The case dragged on for seven years, demoralizing journalists and, some argue, curtailing investigative reporting on corporations. Starr's articulation (and embrace) of the role of the investigative reporter, his concurrence that as the head of a global oil company Tavoulareas was a public figure (although a limited one), his conclusion that you can't equate a reporter's ``adversarial" mindset with the legal definition of malice--all of these made an enormous contribution to a free press from journalists' point of view (see "Enshrining Investigative Reporting").

Former Washington Post Executive Editor Ben Bradlee says despite the happy ending, the case created a little ``chill." He says he can't remember a time when he said about a hot story, ``If I run that, it will cost me a million and a half" in legal fees alone. But, he says, the financial consequences of a story can become part of the calculation, even if it is on an unconscious level.

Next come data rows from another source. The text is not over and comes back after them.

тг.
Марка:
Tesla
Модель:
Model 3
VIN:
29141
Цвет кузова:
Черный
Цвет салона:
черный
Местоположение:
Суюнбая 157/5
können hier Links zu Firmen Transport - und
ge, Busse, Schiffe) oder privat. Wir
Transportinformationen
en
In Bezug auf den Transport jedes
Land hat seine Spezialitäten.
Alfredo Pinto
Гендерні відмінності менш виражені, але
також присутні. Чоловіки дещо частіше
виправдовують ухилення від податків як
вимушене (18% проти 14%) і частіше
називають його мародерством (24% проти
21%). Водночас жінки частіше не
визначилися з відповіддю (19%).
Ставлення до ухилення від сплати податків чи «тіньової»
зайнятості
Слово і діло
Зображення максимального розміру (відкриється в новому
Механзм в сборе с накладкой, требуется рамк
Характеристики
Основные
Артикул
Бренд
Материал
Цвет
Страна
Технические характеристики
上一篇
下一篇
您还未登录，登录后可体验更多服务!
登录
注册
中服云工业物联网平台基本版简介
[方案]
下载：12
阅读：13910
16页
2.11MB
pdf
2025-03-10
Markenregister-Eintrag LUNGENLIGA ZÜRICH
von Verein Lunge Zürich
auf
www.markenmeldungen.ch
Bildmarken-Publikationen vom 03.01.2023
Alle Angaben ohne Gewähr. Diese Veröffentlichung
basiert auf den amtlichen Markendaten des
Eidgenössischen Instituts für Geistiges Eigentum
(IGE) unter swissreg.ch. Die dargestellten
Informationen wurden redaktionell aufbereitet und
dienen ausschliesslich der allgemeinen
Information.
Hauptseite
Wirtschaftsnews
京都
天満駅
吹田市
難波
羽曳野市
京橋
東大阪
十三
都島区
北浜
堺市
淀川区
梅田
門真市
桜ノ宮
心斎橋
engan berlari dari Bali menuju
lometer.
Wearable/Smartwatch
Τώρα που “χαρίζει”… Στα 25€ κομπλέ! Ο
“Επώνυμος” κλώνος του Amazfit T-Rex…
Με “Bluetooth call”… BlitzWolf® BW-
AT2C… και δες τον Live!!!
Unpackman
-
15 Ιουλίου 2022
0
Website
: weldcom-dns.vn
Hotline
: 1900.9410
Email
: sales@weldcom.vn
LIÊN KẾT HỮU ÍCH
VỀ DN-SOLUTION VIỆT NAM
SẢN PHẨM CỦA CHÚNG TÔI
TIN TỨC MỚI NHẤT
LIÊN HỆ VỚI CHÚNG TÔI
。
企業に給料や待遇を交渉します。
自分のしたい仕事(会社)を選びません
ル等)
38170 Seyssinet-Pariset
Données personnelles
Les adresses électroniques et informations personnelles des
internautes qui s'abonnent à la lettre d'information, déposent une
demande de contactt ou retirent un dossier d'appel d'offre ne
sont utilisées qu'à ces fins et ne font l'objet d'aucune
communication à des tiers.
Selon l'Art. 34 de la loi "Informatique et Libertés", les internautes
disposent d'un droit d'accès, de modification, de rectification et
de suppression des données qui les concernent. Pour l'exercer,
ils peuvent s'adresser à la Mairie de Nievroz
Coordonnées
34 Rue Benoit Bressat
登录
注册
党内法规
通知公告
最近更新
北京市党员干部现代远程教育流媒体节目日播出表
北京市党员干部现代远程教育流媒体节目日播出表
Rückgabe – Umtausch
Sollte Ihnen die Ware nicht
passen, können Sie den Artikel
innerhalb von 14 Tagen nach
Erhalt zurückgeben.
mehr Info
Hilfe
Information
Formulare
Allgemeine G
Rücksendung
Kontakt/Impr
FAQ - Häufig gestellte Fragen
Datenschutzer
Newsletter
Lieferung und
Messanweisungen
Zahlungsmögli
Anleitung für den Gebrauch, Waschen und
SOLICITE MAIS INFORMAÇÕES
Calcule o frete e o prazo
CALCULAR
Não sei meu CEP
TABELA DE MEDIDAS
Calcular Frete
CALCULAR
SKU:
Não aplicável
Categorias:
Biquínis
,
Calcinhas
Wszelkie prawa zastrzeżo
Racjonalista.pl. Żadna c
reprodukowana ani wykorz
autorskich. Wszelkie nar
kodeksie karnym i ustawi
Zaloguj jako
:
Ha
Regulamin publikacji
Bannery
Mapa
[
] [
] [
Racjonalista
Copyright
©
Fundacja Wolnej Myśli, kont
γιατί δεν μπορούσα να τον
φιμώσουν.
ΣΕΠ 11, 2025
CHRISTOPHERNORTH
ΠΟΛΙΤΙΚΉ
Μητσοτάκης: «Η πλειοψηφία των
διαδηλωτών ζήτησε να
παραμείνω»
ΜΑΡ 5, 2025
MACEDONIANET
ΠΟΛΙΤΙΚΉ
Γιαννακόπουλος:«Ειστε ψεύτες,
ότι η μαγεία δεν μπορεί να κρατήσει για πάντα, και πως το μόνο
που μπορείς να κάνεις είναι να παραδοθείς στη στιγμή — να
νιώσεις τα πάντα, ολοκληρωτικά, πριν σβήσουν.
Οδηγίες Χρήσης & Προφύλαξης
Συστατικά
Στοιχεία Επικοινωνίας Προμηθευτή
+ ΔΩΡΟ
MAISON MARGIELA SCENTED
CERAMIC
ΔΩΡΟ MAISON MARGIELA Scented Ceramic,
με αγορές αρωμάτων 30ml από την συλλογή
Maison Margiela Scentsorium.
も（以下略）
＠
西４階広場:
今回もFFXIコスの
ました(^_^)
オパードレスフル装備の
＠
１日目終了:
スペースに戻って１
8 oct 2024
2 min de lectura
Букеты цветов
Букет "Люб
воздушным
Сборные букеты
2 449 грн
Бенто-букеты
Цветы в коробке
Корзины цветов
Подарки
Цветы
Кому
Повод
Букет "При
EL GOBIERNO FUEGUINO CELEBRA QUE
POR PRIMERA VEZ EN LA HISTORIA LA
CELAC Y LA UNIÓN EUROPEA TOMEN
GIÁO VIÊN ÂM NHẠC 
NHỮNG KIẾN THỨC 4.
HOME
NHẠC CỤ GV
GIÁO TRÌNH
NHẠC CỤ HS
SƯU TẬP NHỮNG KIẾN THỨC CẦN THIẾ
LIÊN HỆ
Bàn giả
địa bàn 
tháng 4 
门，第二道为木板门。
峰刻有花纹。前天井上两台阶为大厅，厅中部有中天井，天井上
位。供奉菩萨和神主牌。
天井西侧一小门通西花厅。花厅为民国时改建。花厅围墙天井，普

As for the outcome, Bradlee says he felt ``tremendous relief that finally we'd been exonerated." He adds, ``In a primitive way, I felt my own integrity was at stake." (For the record, says Walsh, William Tavoulareas ``went to his grave believing that a jury of 12 ordinary people vindicated him.")

Three years earlier, in another libel case that unsettled the press, Starr also came down on the side of the media, articulating a four-factor test for determining whether a statement is fact or opinion, which is protected speech under the First Amendment.

Bertell Ollman, a Marxist professor of political science, sued columnists Rowland Evans and Robert Novak for $6 million. At issue was a column that quoted an unnamed ``liberal" professor stating that Ollman ``has no status within the profession, but is a pure and simple activist."

Was this a statement of fact or opinion? When the U.S. Court of Appeals decision written by Starr was announced, Floyd Abrams described it as ``a very major opinion" that provides ``one of the most sophisticated analyses on all parts of what is opinion, fact, hyperbole."

The Tavoulareas and Ollman decisions created a huge reservoir of goodwill toward Starr. Although he has never met Starr, Bradlee says with a laugh, ``until recently, he's been on an enormous pedestal in my house."

This high regard in media circles undoubtedly helped Starr as he tried to position himself as a strong candidate for the Supreme Court, a job his friends say he coveted. Starr's decisions also may have played a role in the great press he later received when he became President Bush's solicitor general, as the arbiter who reviewed Sen. Bob Packwood's diaries (see "Screening Packwood's Diaries") and when he was named independent counsel (``safe and nonpartisan," the New York Times opined).

But now, more than a decade after those decisions upholding the First Amendment, Starr is seriously undermining the rights of the news media, several media attorneys believe. As for the press? ``The fight has gone out of the tiger," Goodale says.

And when the media do not adequately defend their First Amendment rights, Dunham says, the biggest loser is not the press but the American people, ``because the First Amendment belongs to the public."